Hace unos años, el arquitecto Oscar Tusquets, escribió sobre todo esto. Tituló su ensayo Dios lo ve, no para fundamentar el cambio hacia la excelencia particular en una noción religiosa, sino para resumir en una frase que todos entendemos, porque alguna vez nos la dijeron nuestros padres o abuelos, que las cosas había que hacerlas bien no por una cuestión de reconocimiento social, sino por pura y sencilla honradez. A él, estudioso de la arquitectura, le llamaba la atención la donosura y virtuosismo con que sus colegas del siglo XIX remataban las fachadas medianeras, condenadas a no ser contempladas jamás por nadie.

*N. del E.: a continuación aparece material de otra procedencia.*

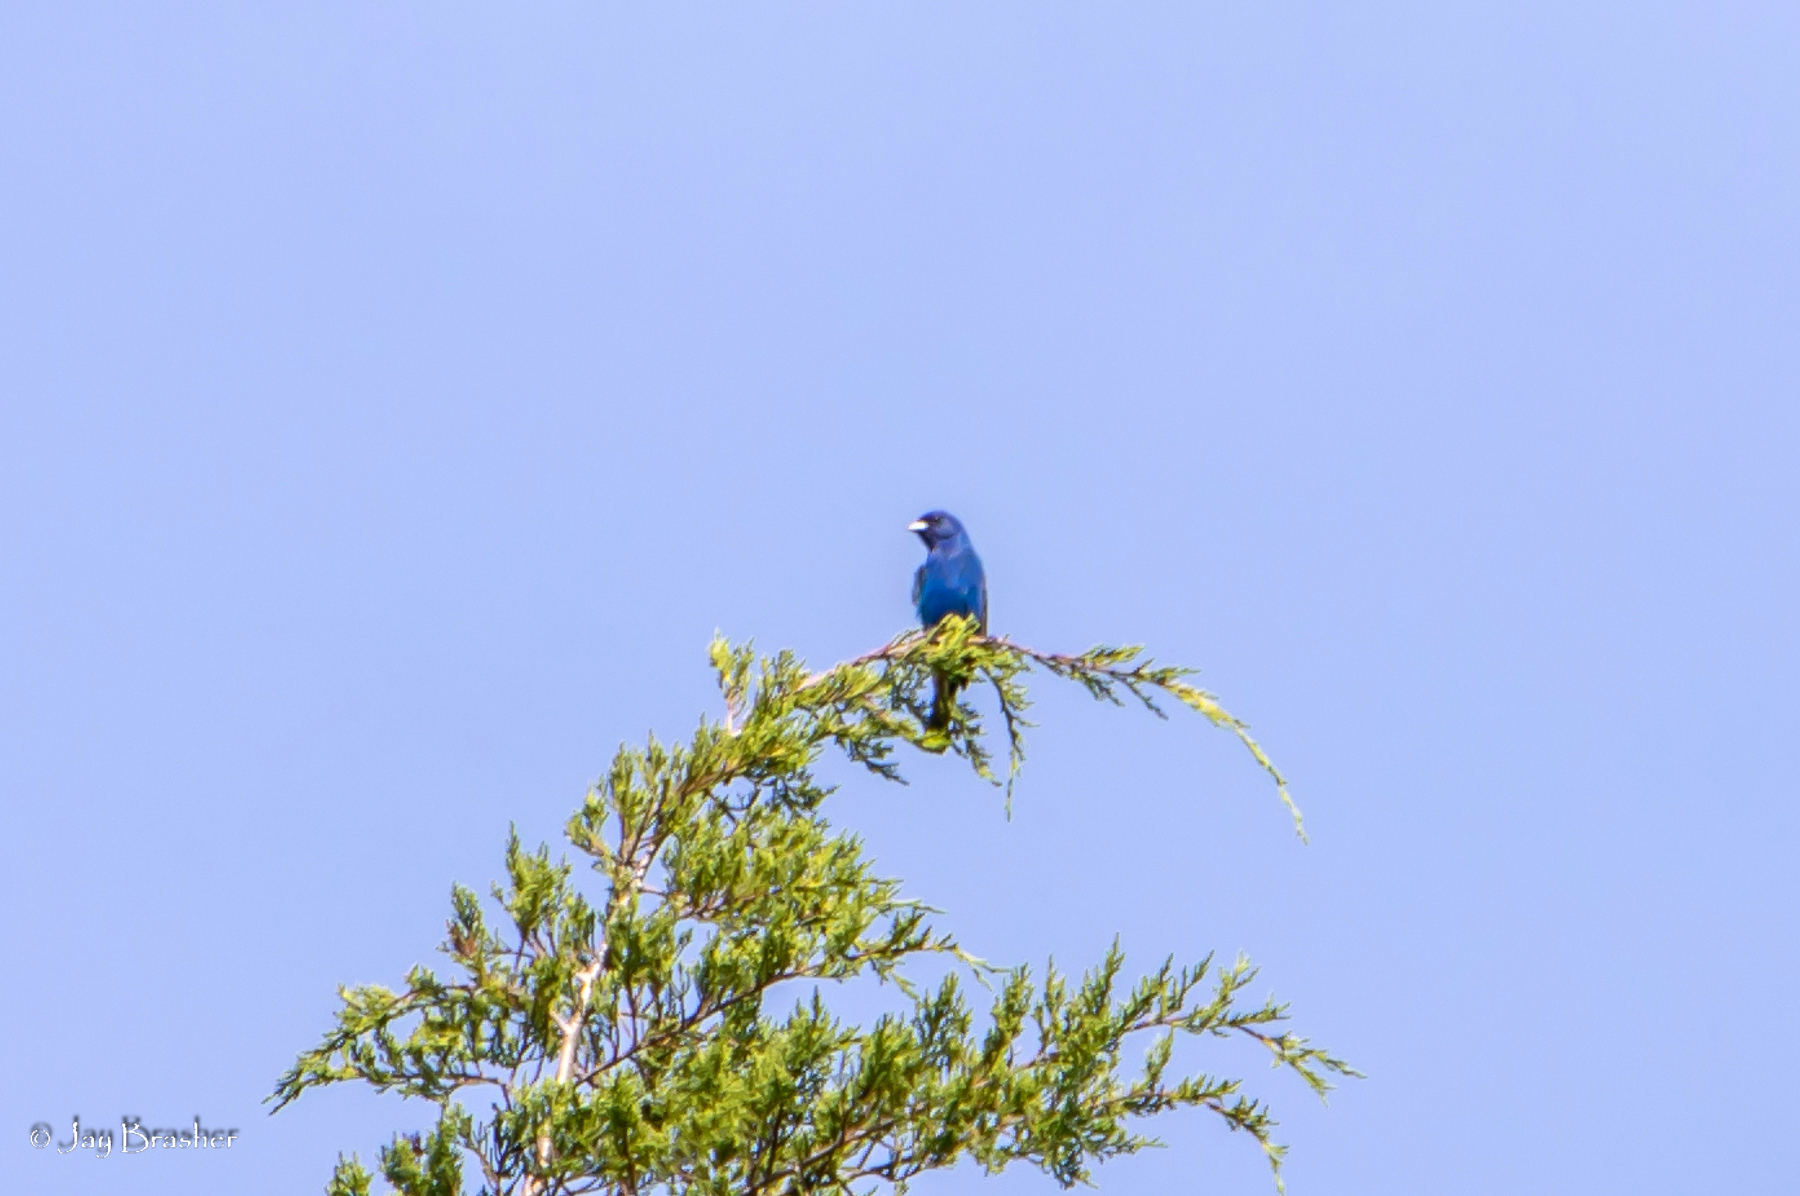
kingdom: Animalia
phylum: Chordata
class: Aves
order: Passeriformes
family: Cardinalidae
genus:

La falta de rigor, esa ausencia de amor al trabajo bien hecho, la padecen las empresas en nuestro país, aparte de los propios individuos sumidos en esta forma de nihilismo. Un sistema educativo sumido en el relativismo, que ha bajado los estándares y la exigencia, pone cada día en el mercado a personas imbuidas por esa pseudofilosofía ni-ni. Quizás en su impotencia para imponer los valores de que hablamos, el sistema educativo ha preferido trasladar la responsabilidad de educar hacia el trabajo a las propias empresas. Y el resultado no puede ser peor. Las empresas tienen conferidas otras misiones de carácter social, como son la provisión de productos y servicios que crean empleo y reportan un bien colectivo. Pero no son educadores. Necesitan personas bien formadas, íntegras, con capacidad de compromiso y lealtad al proyecto, dispuestas a crecer en lo personal y a contribuir al crecimiento de las empresas para las que trabajan.

El sistema educativo, y desde estadios bien tempranos, debe enseñar a nuestros jóvenes que en la centralidad del trabajo puede radicar su propia felicidad. Para eso hay que promover un cambio de actitud que pasa por asociar el emprendimiento a la propia noción de trabajo por cuenta ajena. Hay que enseñar a los futuros candidatos al mundo laboral que se puede emprender en el seno de la empresa siendo empleado, asumiendo retos, mejorando cada día y creciendo en habilidades y competencias. Y, por supuesto, que ésta puede ser la mejor plataforma para, llegado el caso, poner en marcha un proyecto propio.

Probablemente, ese cambio de actitud hacia el trabajo en España no será posible si no restauramos la imagen y el papel social que desempeñan las empresas y los empresarios. Hay que enseñar a nuestros estudiantes que prácticamente el 100 por 100 de las innovaciones que hacen más grata nuestra vida, proceden de la inversión empresarial, y más aun, que cualquiera de ellos puede abrazar este estilo de vida. Si hay un individuo inconformista, inquieto, creativo, celoso de su libertad y hambriento de éxitos, y con una capacidad de trabajo infinita, ése es el empresario. El 99 por 100 de las empresas de nuestro país nacieron por el impulso de un hombre o mujer insatisfecho. Por eso, bastaría con que se generasen muchas más vocaciones emprendedoras para darle un buen bocado a las cifras del paro en España.